╭─ AVAILABLE DATA
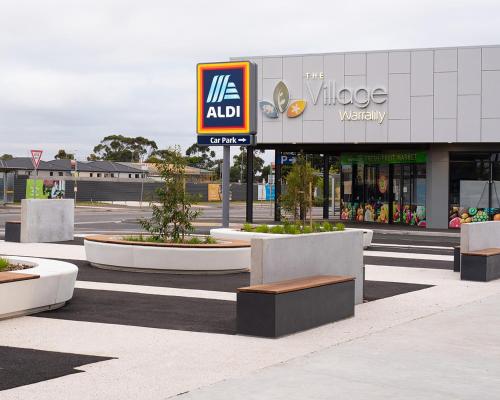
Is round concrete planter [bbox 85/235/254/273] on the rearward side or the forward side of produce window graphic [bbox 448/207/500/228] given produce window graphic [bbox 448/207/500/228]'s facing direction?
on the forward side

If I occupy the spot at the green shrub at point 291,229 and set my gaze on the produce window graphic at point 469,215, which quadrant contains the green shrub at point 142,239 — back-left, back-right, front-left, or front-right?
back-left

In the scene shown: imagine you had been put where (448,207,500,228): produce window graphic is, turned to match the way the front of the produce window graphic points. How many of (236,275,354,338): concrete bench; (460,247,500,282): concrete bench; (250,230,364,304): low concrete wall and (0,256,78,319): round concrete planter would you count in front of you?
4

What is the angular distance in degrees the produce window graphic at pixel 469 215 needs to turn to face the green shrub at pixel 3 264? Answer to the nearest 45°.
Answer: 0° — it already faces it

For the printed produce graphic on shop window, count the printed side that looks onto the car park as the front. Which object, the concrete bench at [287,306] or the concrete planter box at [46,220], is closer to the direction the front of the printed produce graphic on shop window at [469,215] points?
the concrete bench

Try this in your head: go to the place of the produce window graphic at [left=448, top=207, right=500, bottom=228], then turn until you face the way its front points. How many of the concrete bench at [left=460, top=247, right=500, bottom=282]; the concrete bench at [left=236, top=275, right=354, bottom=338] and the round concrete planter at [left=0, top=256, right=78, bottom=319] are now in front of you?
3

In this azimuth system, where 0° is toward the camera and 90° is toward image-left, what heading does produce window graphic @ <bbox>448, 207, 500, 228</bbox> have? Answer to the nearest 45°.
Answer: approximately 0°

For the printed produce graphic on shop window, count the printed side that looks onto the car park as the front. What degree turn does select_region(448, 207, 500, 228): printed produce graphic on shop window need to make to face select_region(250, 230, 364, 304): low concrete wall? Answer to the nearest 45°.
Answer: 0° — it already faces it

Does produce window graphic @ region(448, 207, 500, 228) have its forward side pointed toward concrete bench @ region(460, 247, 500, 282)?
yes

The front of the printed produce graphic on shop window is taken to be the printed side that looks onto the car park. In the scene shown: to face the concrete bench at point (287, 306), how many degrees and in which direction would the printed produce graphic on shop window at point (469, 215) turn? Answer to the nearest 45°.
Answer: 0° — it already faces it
╰─
╭─ AVAILABLE DATA
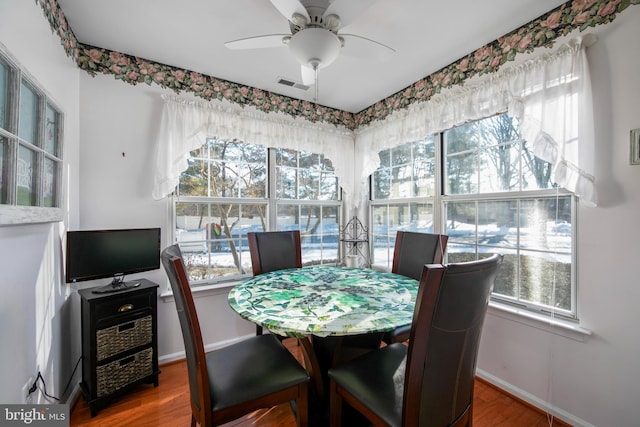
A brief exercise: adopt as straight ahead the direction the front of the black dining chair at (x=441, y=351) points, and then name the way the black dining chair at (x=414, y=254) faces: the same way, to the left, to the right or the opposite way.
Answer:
╰─
╭─ AVAILABLE DATA
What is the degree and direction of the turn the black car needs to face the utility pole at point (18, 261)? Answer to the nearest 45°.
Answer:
╰─
Copy out the data from the line holding "Is round concrete" through the line holding "on the forward side", inclusive, reproducing each line unchanged.

Is round concrete planter [bbox 85/235/254/273] on the rearward side or the forward side of produce window graphic [bbox 448/207/500/228] given produce window graphic [bbox 448/207/500/228]'s facing direction?
on the forward side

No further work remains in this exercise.